→ **SOURCE PASSAGE**:
But once Paul understood the grand implications of his identification and union with Christ, he realized God accepted him solely on the basis of Jesus’ completed work and perfect merits, His righteousness and holiness— and not on the basis of Paul’s own feeble efforts to gain salvation by his own works.  This revelation launched Paul into a life characterized by immense joy, gratefulness, freedom, boldness, contentment, surrender, obedience, sacrifice, and selfless service to his Lord and others.  The spiritual transformation in Paul resulted directly from recognizing his new identity and position as one crucified and raised with Christ.  And it gave birth to the incredible phrase found throughout his writings that defines the essence of the Christian life— “in Christ.”

Yet, even with this revelation, Paul confessed he continued battling his sinful nature, not having attained perfect holiness while still living in his sinful flesh (Rom. 7:14-25, Phil. 3:12).  He agonized over failures and shortcomings but did not resign himself to spiritual defeat or throw up his hands in resignation and despair.  Instead, again and again, he affirmed, as a redeemed believer in Christ, his freedom from condemnation and confidently expected God to complete the sanctification He had begun in him (Rom. 8:1, Phil. 1:6).  And this is exactly what God promises to do for each of us.

Short-answer chart tasks
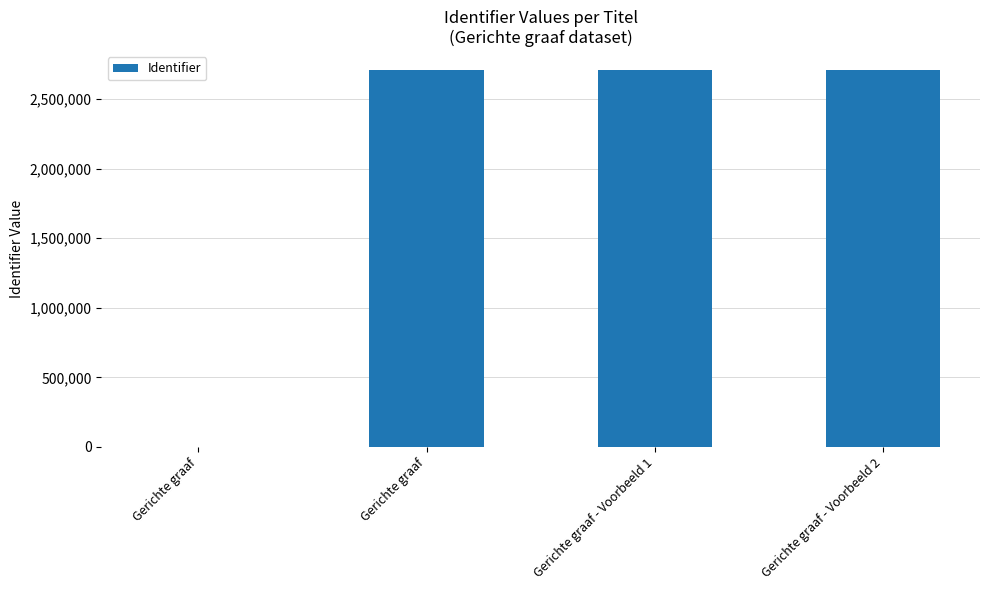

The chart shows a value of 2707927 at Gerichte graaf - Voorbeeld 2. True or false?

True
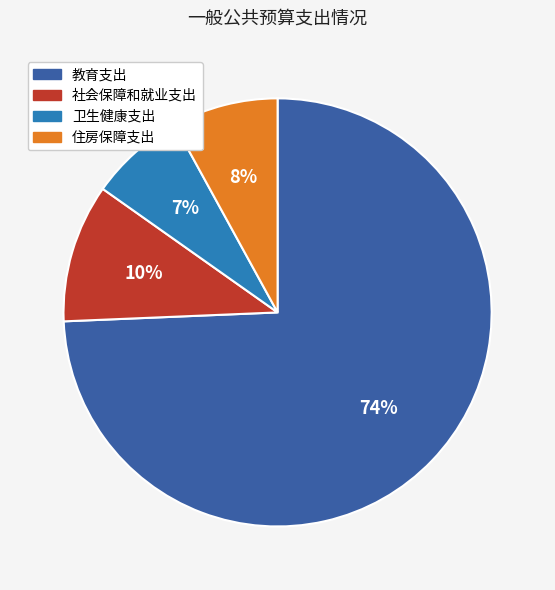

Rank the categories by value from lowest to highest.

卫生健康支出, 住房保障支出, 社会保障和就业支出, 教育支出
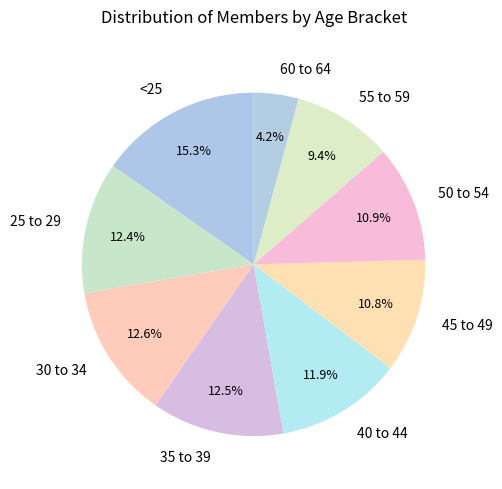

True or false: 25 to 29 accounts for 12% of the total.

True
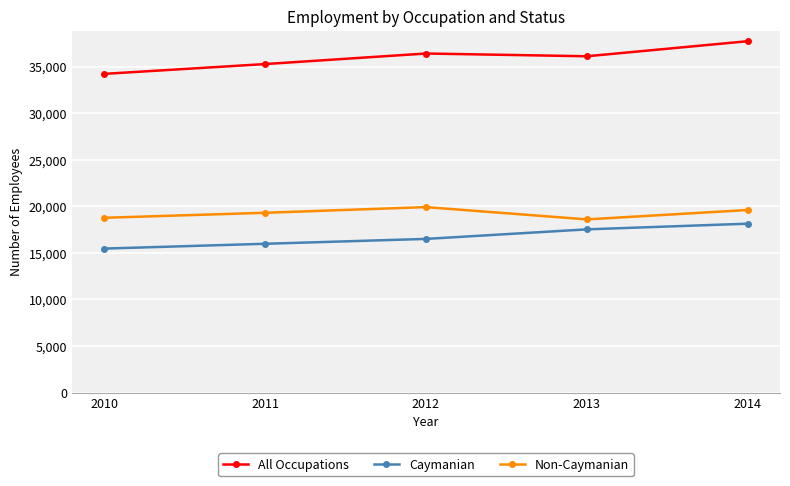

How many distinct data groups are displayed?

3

→ **ACTION ITEM**: Output, word for word, the part of the passage about Paul that begins at the words "Yet, even with" and stops after "each of us.".

→ **OUTPUT BELOW**:
Yet, even with this revelation, Paul confessed he continued battling his sinful nature, not having attained perfect holiness while still living in his sinful flesh (Rom. 7:14-25, Phil. 3:12).  He agonized over failures and shortcomings but did not resign himself to spiritual defeat or throw up his hands in resignation and despair.  Instead, again and again, he affirmed, as a redeemed believer in Christ, his freedom from condemnation and confidently expected God to complete the sanctification He had begun in him (Rom. 8:1, Phil. 1:6).  And this is exactly what God promises to do for each of us.